* To do:
**A)** According to the Hive DML commands page, what is hive_join in the inner join example?
**B)** Pick up the Hive DML commands page where it stops and extend it.

* Passage:
Hive DML commands

    Let us study some of the Hive DML(data manupilation language) Commands like,

    1. Hive join                           

    Hive supports four types of join they are,

    1. Inner join

    2. Left outer Join

    3. Right Outer Join

    4. Full Outer Join

    INNER JOIN

    Returns similar record values from the two tables (emp1 and emp2).

    LEFT JOIN (LEFT OUTER JOIN)

    It Returns all the values from the emp1 (left table), and the matched values from the emp2 (right table), or NULL in case of no matching join found.

    RIGHT JOIN (RIGHT OUTER JOIN) 

    It Returns all the values from the emp2 (right table), and the matched values from the emp1 (left table), or NULL in case of no matching join found.

    FULL JOIN (FULL OUTER JOIN)

    It will select all values that match either left or right table records.

    Example

    Let us consider two tables called emp1 and emp2, as shown below.

    Inner join

    hive>create hive_join

    >use hive_join

    >select a.name,a.age,a.sal,b.email

    >from emp1 a

    >join

    >emp2 b

    >on a.name=b.name;

    Note: In the above example hive_join is a database name.

    Left join

    hive> select a.name,a.age,a.sal,b.email

    >from emp1 a

    >left outer join

    >emp2 b

    >on a.name=b.name;

    Right join

    hive> select a.name,a.age,a.sal,b.email

    >from emp1 a

    >right outer join

    >emp2 b

    >on a.name=b.name;

    Full join

    hive> select a.name,a.age,a.sal,b.email

    >from emp1 a

    >full join

    >emp2 b

    >on a.name=b.name;

     2.Order by

    * Order by clause used to sort the results of a query, either Ascending or Descending.It sorts ascending by default, to specify descending use Desc.

* Record list:
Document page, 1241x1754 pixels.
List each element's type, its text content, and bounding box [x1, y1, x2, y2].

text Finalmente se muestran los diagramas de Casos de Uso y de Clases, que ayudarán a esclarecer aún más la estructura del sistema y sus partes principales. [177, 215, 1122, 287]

==

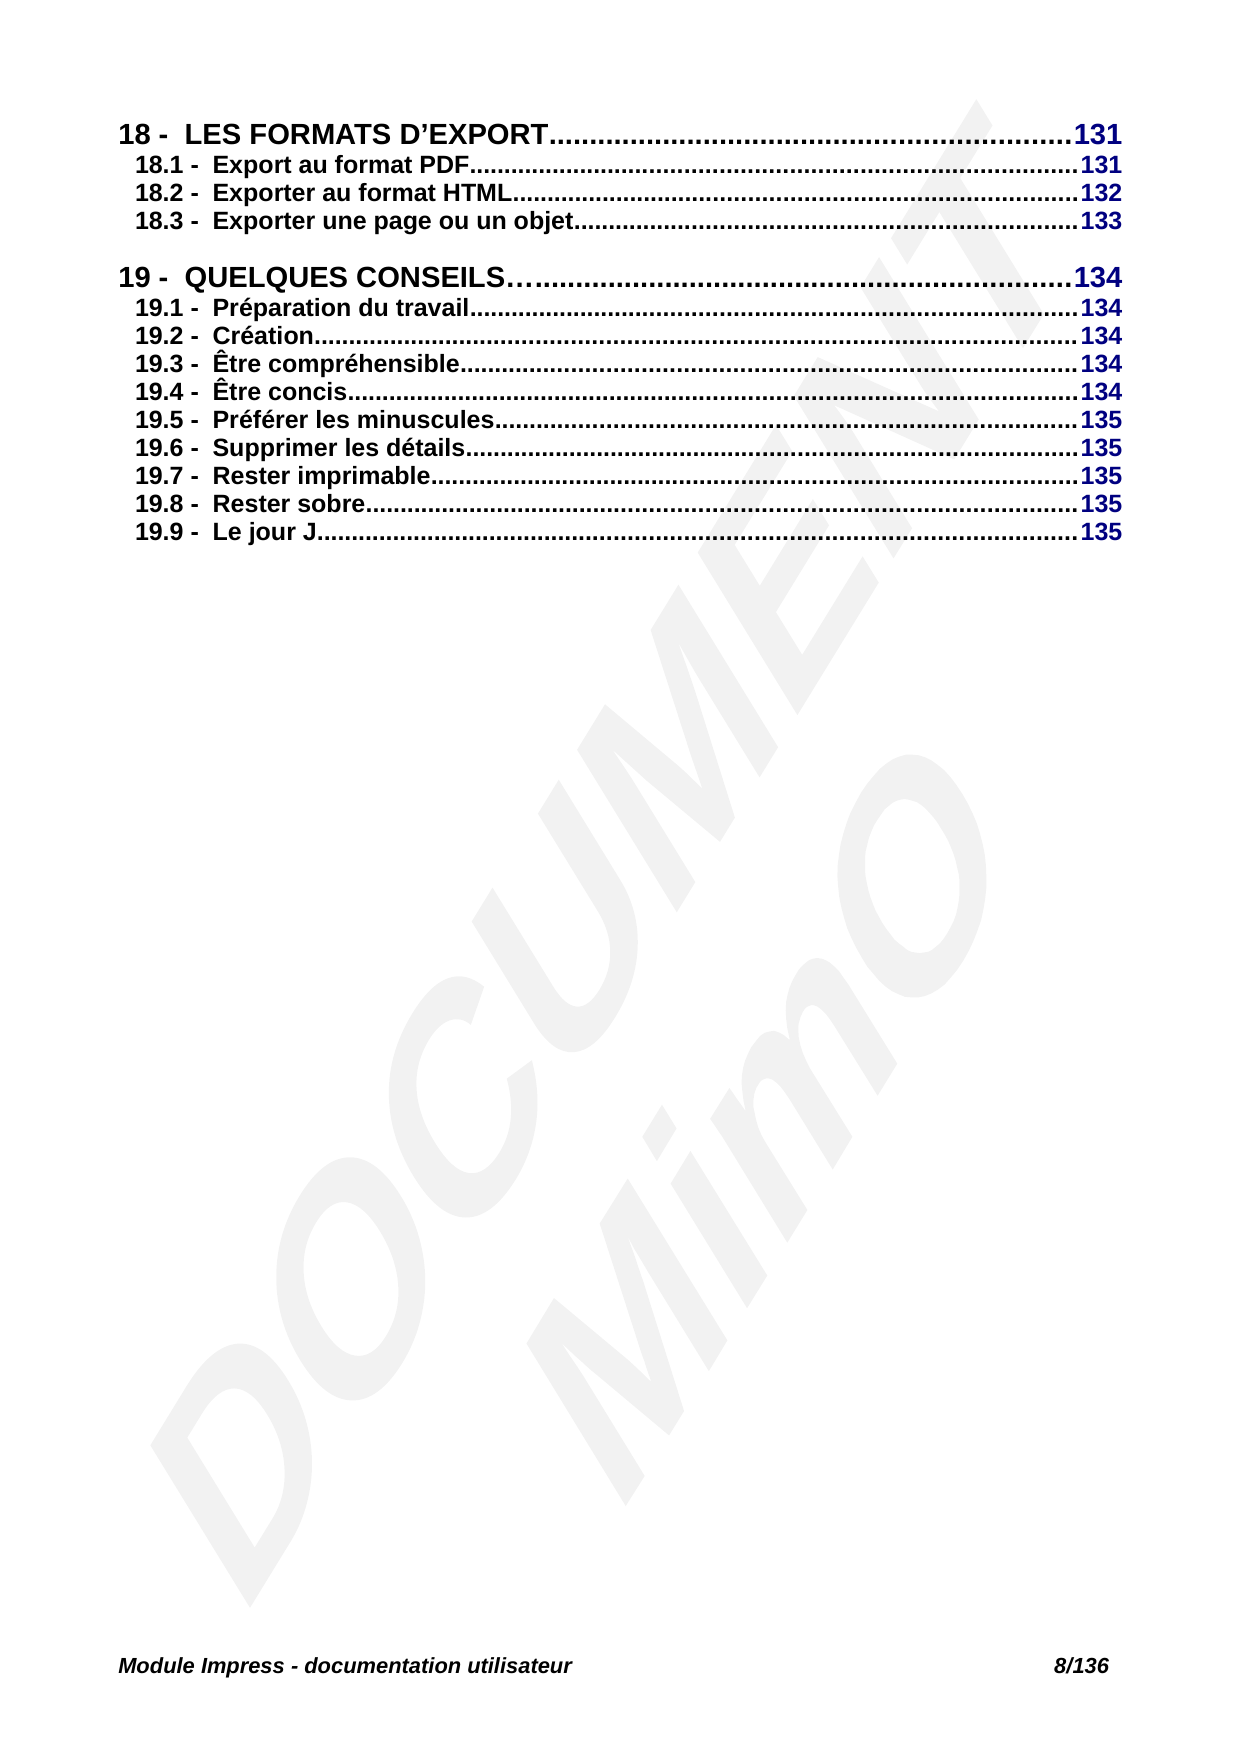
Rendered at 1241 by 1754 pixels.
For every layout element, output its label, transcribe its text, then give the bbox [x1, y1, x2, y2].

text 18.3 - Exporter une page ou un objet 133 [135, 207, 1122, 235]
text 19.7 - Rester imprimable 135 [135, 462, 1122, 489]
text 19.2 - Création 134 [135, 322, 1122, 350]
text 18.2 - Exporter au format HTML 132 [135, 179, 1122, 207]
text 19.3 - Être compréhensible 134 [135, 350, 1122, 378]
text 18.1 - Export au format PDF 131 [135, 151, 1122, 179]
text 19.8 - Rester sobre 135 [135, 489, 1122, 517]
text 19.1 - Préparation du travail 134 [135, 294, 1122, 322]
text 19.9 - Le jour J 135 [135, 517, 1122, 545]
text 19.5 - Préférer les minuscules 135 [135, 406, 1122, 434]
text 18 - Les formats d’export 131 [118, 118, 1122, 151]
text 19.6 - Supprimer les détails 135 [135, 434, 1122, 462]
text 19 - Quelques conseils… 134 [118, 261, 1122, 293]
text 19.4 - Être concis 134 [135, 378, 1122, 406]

* Results for the exercise:
**A)** It is a database name.

**B)**
    * It will sort all of the data together, which has to pass through one reducer. Thus, ORDER BY in hive uses single reducer.

    Example

    Assume employee table with the columns Id, Name, Salary, Designation, and Dept.

    hive> select Id, Name, Dept from employee Order by dept;

    In the above query it operates on the dept column, it arrange the data by default in ascending order.

    3. Group by

    * It is used to query a group of records.

    * This clause is used to group all the records based on result set using a particular collection column.

    Example

    Assume employee table with the columns Id, Name, Salary, Designation, and Dept.

    hive> select Dept,count(*) from employee group by dept;

    In the above query it retrieves the number of employees in each department.

    4. Sort by

    * Sort by clause performs on column of Hive tables to sort the output.

    * It will sort the data within each reducer. we can use any number of reducers for SORT BY operation.

    * Sort by clause depends on column types. i.e if it is numeric type then sort in numeric order if it is string it will sort in lexicographical order.

    Example

    Assume employee table with the columns Id, Name, Salary, Designation, and Dept.

    hive>select * from employee sort by id desc;

    In the above query it sort the id in descending order.

    5. Cluster by

    * cluster by clause is an alternative clause for both distribute BY and Sort BY clauses in HiveQL.

    It store results into multiple slices(reducer).

    * It cannot guarantee the global ordering.

    Example

    Assume employee table with the columns Id, Name, Salary, Designation, and Dept.

    hive> select id, name from employee cluster by id;

    6. Distribute by

    Distribute By clause is used to distribute the rows to different reducers based on the values of columns i.e partitioning in Map-Reduce, where all the records having same value of partition goes to the same reducer.

    * It does not guarantee clustering(ordering) the rows, based on the distributed By columns, in the reducers.

    * Columns are used in distributed by clause  to distribute the rows among reducers(i.e All rows with the same Distribute By columns will go to the same reducer).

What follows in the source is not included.